Floor of the NY stock exchange today. Photo by Richard Drew/AP
Floor of the NY stock exchange today. Photo by Richard Drew/AP

Today was the first time since 2008 that the U.S. Federal Reserve Board raised interest rates. This was no surprise as Speaker Janet Yellen had given us plenty of warning that it was coming, that the economy was strong enough to handle a rate increase. Rates increased by 0.25%.

Since the market is anticipatory, lenders had already built into their rates this expected increase. So why then have rates been so volatile this week?

Other factors, including the feeling of uncertainty in the marketplace, have influenced interest rates more than this move by the Feds. Investors can be jittery, and it may well take several more days for nerves to calm down.


One important thing to understand is that the Feds did not raise mortgage interest rates. They raised short term rates, and a 30-year mortgage is not short term. Short terms rates, typically called money market rate and the treasury bill rate, affect credit cards, auto loans, and other short term loans.

If you are carrying credit card debt from one month to the next, now is a good time to stop using your credit card until you pay off that balance.

On the other hand, mortgage interest rates will be influenced by other factors, including the global economy.

While we could predict today’s short term interest rate increase (because the Feds told us it was coming), no one can consistently and accurately predict mortgage interest rates.

I continue to stand by these guidelines, which I have written about in my books.

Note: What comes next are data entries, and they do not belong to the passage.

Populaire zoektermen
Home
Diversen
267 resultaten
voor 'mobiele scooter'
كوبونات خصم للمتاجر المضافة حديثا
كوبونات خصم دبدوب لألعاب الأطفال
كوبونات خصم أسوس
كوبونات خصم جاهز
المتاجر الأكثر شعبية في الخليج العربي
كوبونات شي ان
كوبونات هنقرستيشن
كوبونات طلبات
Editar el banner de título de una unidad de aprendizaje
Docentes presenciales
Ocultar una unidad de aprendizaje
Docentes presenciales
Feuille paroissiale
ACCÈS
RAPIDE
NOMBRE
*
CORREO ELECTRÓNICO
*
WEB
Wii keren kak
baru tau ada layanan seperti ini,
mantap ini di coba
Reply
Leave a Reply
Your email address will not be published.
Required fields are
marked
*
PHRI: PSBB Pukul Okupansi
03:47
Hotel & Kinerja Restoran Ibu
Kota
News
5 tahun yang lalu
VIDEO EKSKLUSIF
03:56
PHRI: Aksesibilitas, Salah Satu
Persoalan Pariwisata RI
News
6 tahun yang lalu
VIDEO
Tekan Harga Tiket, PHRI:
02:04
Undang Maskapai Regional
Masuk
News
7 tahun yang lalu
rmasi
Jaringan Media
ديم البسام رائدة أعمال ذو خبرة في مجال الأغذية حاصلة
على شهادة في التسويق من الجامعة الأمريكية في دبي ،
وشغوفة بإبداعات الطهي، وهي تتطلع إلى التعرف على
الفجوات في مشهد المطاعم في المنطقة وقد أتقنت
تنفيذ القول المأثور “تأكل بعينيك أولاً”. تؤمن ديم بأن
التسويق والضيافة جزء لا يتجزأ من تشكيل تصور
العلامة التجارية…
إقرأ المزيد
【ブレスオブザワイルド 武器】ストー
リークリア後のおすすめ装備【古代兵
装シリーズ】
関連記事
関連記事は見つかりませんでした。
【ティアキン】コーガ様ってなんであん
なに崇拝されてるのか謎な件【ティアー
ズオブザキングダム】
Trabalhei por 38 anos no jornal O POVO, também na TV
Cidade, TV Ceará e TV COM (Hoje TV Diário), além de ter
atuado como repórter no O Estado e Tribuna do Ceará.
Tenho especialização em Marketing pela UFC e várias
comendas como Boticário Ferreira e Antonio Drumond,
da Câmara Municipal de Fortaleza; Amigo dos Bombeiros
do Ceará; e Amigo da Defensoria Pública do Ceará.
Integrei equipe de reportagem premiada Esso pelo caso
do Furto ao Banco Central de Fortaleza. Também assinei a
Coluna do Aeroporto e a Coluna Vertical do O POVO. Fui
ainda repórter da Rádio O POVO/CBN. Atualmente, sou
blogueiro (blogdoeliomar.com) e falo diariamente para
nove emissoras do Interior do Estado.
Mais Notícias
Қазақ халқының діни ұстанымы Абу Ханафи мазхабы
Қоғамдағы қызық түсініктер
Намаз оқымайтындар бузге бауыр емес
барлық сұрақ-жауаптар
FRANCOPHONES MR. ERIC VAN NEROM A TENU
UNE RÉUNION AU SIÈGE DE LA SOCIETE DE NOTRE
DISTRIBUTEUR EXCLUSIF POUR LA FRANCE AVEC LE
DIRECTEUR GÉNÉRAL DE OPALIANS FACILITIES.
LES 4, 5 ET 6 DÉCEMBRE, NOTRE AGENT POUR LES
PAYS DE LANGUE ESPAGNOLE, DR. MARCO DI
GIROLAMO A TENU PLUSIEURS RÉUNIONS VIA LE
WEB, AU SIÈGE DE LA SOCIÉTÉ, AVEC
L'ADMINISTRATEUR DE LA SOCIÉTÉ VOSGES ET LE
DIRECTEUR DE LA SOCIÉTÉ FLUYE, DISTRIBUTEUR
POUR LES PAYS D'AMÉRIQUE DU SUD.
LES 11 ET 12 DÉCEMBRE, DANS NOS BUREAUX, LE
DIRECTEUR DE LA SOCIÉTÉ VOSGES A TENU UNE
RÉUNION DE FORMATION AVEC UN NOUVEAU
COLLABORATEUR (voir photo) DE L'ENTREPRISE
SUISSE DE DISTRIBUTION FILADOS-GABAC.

  1. If you see a rate you like, lock in the rate and don’t second guess yourself.
  2. If you plan to stay in your home for less than seven years, look at the 5/1 ARM, because you will save money both in the beginning and overall.
  3. If you plan to stay in your house for the long-term, or if you cannot sleep at night without a “forever rate,” then take the fixed rate mortgage.
  4. If you are refinancing, you must consider the term (number of years) equally with the interest rate.